:: Records shown ::
• • • •
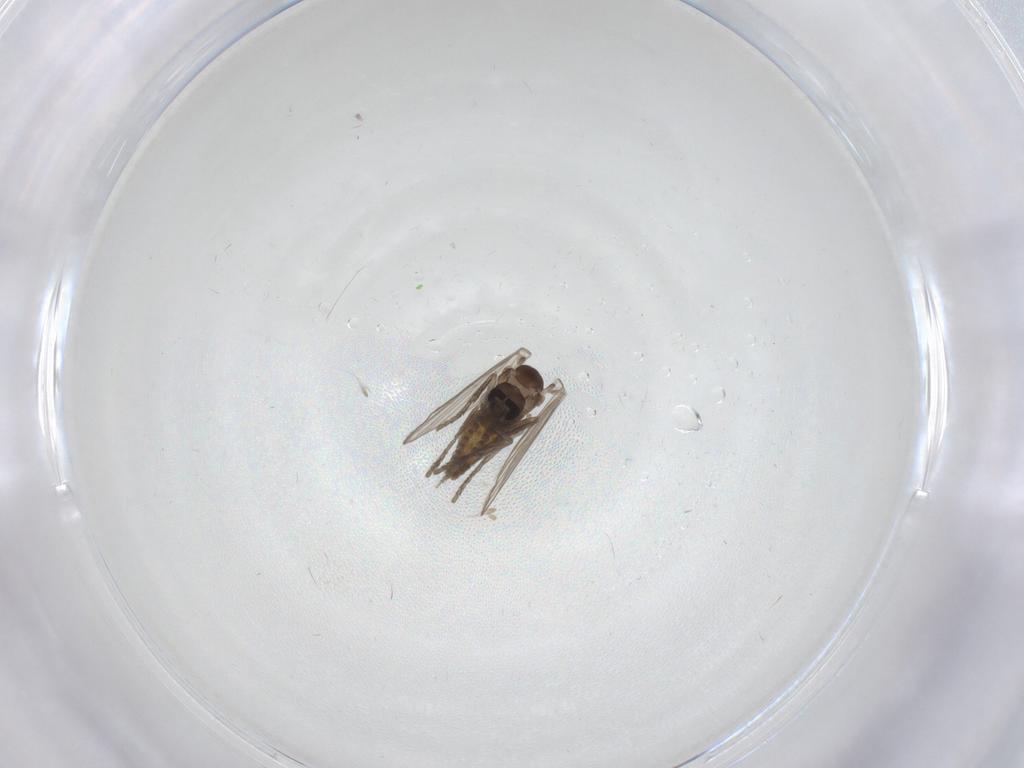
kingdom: Animalia
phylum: Arthropoda
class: Insecta
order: Diptera
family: Psychodidae
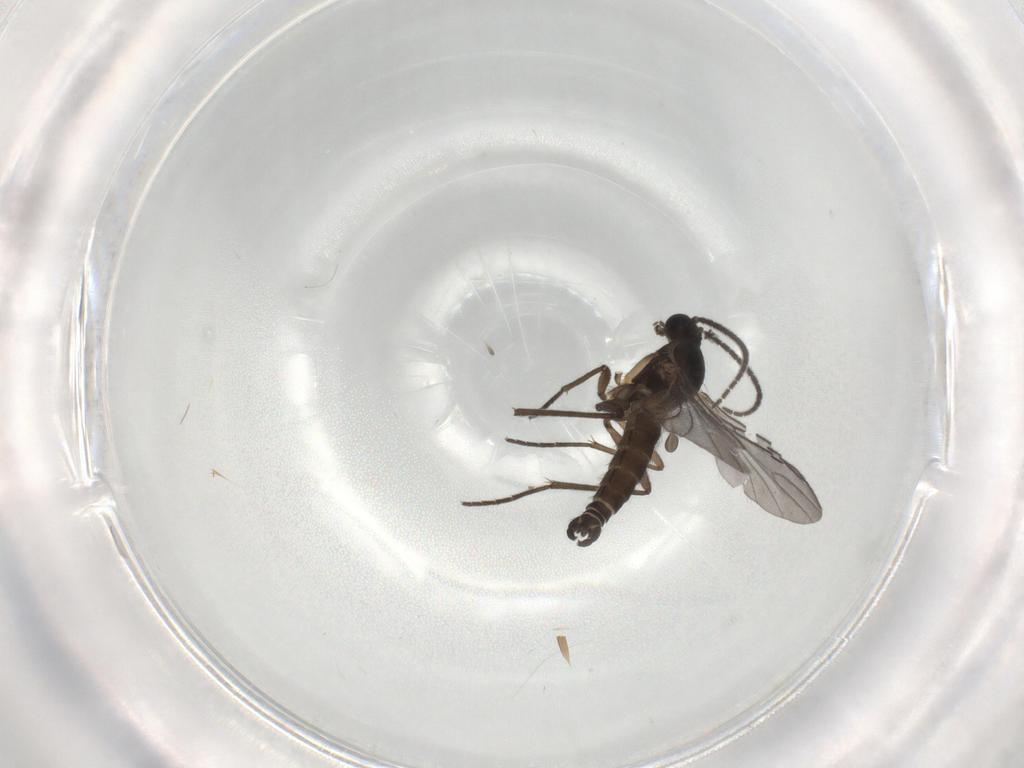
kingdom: Animalia
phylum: Arthropoda
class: Insecta
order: Diptera
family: Sciaridae
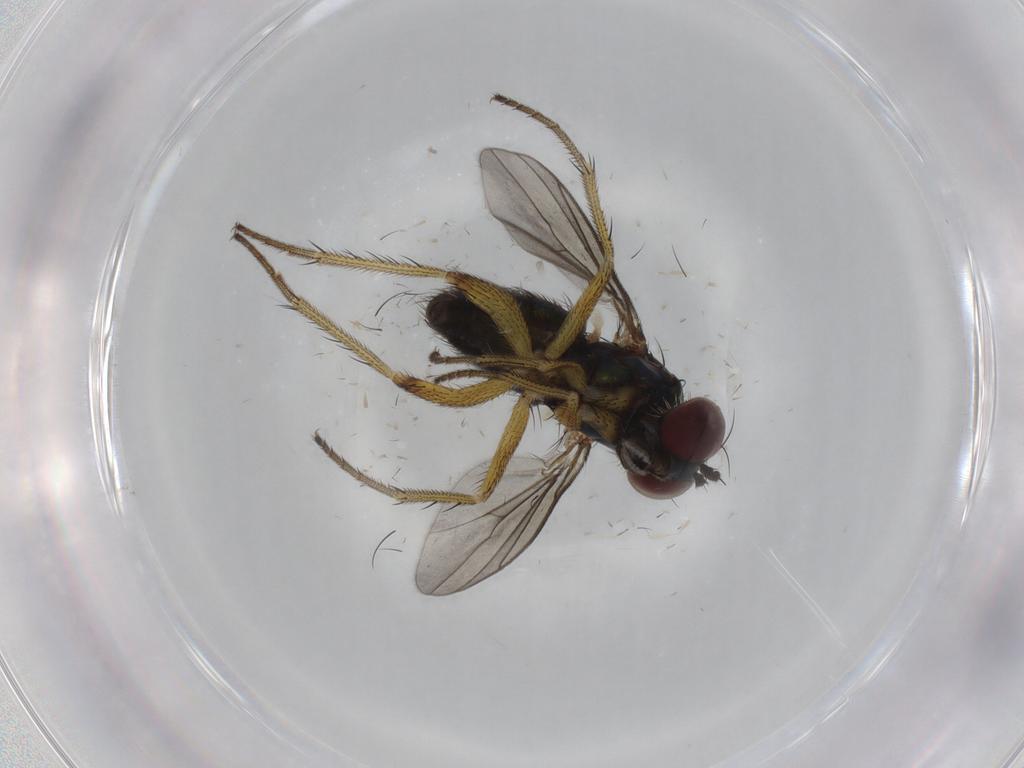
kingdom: Animalia
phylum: Arthropoda
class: Insecta
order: Diptera
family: Dolichopodidae
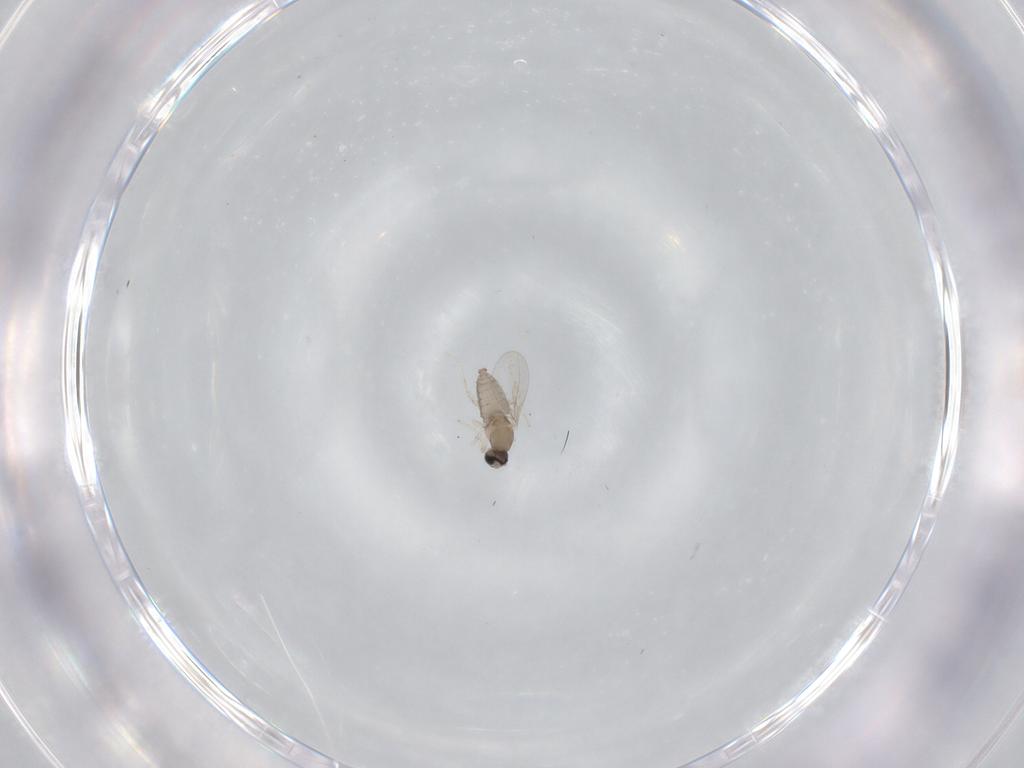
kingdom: Animalia
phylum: Arthropoda
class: Insecta
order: Diptera
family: Cecidomyiidae
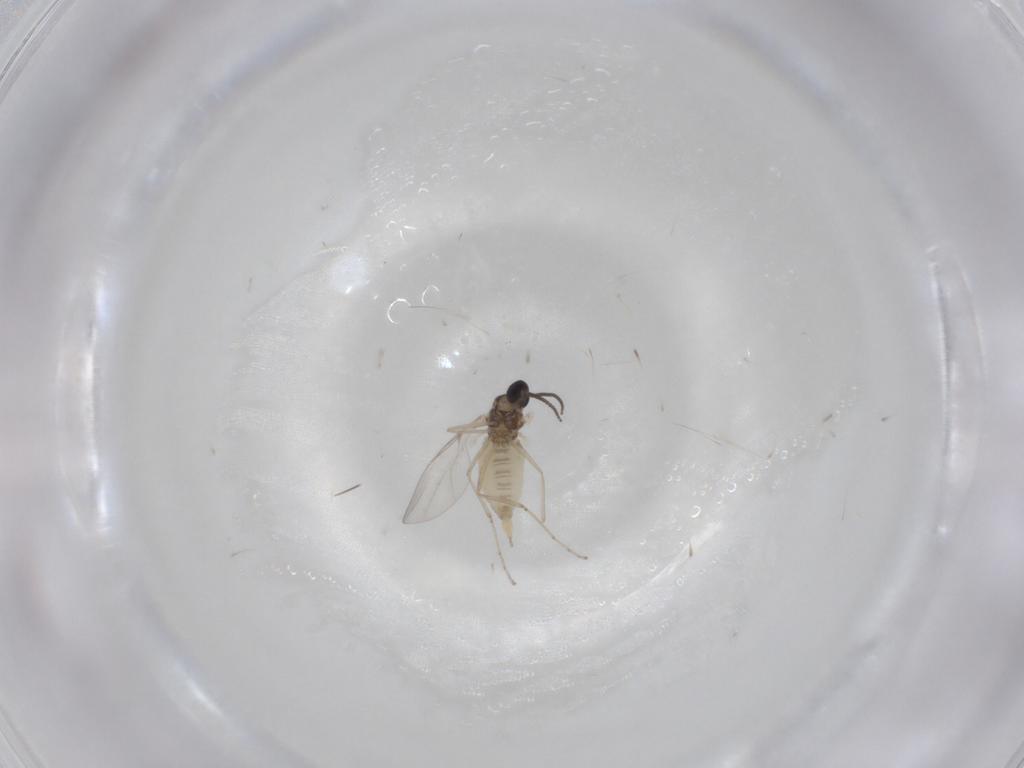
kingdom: Animalia
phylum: Arthropoda
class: Insecta
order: Diptera
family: Cecidomyiidae
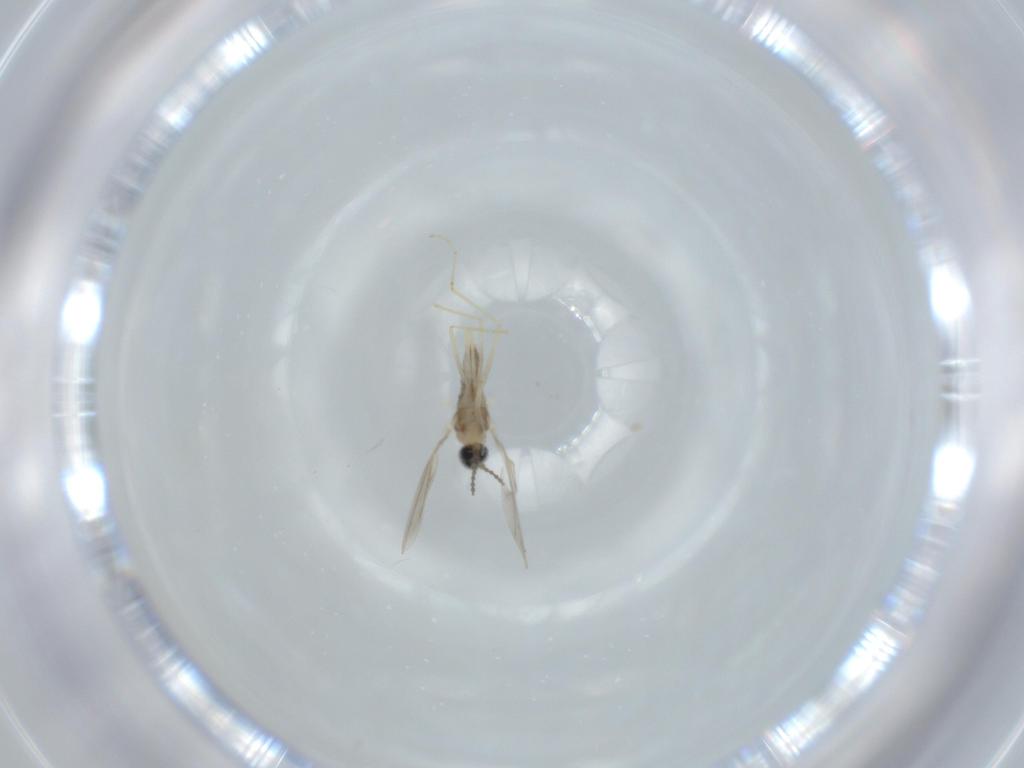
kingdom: Animalia
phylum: Arthropoda
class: Insecta
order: Diptera
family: Cecidomyiidae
• • • •
:: Exercise prompt ::
Revise all of the data above by writing its lines out again with "family" changed to "Family" everywhere and nothing else altered. Leave the pictures out.

:: Exercise result ::
kingdom: Animalia
phylum: Arthropoda
class: Insecta
order: Diptera
Family: Psychodidae
kingdom: Animalia
phylum: Arthropoda
class: Insecta
order: Diptera
Family: Sciaridae
kingdom: Animalia
phylum: Arthropoda
class: Insecta
order: Diptera
Family: Dolichopodidae
kingdom: Animalia
phylum: Arthropoda
class: Insecta
order: Diptera
Family: Cecidomyiidae
kingdom: Animalia
phylum: Arthropoda
class: Insecta
order: Diptera
Family: Cecidomyiidae
kingdom: Animalia
phylum: Arthropoda
class: Insecta
order: Diptera
Family: Cecidomyiidae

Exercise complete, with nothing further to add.